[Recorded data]
◇ ◇ ◇ ◇ ◇ ◇ ◇
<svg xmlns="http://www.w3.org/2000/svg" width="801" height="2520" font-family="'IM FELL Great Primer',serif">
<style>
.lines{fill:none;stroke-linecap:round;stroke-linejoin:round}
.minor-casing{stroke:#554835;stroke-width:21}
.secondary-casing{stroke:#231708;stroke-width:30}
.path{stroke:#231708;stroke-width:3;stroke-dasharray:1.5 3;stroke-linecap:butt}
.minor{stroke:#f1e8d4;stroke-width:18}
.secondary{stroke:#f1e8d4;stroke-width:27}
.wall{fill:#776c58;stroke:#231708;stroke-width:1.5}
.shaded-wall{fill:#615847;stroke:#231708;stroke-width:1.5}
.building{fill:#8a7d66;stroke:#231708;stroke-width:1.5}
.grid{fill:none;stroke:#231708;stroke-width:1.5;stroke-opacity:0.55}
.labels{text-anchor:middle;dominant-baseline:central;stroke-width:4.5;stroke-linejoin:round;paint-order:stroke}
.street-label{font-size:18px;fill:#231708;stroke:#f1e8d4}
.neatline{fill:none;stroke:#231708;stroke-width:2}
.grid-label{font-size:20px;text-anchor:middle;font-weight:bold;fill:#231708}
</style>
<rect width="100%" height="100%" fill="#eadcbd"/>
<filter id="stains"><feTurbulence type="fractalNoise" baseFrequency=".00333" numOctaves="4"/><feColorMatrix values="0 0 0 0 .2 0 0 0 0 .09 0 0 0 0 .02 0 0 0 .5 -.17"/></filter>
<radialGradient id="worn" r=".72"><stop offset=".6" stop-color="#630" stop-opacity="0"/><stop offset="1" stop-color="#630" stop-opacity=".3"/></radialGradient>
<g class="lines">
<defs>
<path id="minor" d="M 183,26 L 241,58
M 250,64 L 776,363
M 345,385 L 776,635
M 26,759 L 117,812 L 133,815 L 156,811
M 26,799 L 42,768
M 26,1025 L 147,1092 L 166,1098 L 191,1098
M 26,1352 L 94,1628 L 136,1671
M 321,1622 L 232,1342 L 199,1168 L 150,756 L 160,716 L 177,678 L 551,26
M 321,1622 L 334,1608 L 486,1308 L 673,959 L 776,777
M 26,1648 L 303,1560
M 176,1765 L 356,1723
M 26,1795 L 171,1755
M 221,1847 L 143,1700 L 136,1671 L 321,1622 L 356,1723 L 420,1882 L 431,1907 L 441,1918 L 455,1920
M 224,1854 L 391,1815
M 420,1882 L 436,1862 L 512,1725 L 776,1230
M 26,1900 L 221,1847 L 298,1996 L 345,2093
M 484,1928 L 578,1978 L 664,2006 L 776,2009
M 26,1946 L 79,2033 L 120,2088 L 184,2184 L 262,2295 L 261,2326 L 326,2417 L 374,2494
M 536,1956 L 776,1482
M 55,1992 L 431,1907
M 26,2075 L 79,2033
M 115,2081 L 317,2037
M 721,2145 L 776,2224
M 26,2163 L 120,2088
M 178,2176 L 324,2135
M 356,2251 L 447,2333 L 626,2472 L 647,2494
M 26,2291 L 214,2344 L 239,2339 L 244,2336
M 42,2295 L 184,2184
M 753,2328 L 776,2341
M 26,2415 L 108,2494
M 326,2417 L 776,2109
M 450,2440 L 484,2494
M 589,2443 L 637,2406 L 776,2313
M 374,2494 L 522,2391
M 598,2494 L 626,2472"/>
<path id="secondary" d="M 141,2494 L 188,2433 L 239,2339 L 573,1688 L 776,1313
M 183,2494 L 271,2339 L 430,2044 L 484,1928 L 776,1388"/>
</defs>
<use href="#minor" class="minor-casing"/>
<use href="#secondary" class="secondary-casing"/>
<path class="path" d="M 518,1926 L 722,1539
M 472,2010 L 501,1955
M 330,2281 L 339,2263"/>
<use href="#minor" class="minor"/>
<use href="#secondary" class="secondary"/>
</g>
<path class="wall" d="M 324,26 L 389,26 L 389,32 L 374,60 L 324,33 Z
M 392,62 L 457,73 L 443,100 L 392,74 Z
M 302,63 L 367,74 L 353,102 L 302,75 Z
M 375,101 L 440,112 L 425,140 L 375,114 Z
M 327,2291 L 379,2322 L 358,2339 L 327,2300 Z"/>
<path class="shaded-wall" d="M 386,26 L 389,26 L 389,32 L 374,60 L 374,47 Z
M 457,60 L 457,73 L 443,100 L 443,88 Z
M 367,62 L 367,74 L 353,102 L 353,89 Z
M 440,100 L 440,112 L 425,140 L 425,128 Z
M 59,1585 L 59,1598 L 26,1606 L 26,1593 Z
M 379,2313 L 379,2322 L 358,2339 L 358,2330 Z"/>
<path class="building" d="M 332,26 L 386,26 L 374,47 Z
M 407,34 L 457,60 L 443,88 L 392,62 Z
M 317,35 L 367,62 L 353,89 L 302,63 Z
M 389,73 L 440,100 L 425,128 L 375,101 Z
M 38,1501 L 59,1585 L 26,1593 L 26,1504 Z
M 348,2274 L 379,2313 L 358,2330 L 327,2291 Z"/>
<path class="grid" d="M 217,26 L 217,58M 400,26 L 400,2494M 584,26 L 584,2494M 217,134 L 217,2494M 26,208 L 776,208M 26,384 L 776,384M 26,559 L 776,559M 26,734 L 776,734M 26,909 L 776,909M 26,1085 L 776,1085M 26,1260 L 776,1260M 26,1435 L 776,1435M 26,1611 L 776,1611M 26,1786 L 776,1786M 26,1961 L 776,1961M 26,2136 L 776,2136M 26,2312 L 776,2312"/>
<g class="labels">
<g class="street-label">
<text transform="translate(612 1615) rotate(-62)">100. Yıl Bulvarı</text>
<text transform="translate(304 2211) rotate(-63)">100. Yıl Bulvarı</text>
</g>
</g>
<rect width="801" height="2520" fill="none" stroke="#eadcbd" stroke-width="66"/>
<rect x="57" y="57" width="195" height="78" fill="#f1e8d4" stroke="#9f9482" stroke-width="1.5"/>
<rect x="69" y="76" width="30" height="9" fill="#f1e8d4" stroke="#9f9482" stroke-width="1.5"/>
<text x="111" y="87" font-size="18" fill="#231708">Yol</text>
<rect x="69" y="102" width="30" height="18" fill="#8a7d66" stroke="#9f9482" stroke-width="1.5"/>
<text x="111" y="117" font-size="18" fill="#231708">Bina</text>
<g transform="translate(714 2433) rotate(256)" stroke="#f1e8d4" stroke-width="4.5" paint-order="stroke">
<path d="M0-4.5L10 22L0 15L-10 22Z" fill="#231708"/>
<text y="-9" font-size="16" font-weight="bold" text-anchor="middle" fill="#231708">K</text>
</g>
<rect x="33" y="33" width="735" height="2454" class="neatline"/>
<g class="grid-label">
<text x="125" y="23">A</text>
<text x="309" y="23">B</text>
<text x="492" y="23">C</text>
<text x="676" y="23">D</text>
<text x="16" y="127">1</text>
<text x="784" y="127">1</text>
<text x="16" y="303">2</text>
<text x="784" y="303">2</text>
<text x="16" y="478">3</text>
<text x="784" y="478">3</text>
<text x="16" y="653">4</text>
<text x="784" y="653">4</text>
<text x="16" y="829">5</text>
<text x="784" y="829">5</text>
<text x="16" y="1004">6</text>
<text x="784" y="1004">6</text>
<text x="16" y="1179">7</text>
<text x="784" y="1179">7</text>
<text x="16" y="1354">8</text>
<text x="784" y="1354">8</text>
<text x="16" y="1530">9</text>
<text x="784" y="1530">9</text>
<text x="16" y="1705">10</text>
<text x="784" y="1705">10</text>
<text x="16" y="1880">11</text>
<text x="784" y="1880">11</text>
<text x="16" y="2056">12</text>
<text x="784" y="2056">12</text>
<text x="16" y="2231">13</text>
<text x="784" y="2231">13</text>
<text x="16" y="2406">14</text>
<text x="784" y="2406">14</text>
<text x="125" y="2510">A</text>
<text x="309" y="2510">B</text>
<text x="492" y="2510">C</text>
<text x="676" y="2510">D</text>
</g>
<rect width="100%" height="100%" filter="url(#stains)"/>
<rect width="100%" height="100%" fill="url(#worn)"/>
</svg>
◇ ◇ ◇ ◇ ◇ ◇ ◇
> _Task brief_
Reproduce every line above containing "lines".

> _Answer section_
.lines{fill:none;stroke-linecap:round;stroke-linejoin:round}
<g class="lines">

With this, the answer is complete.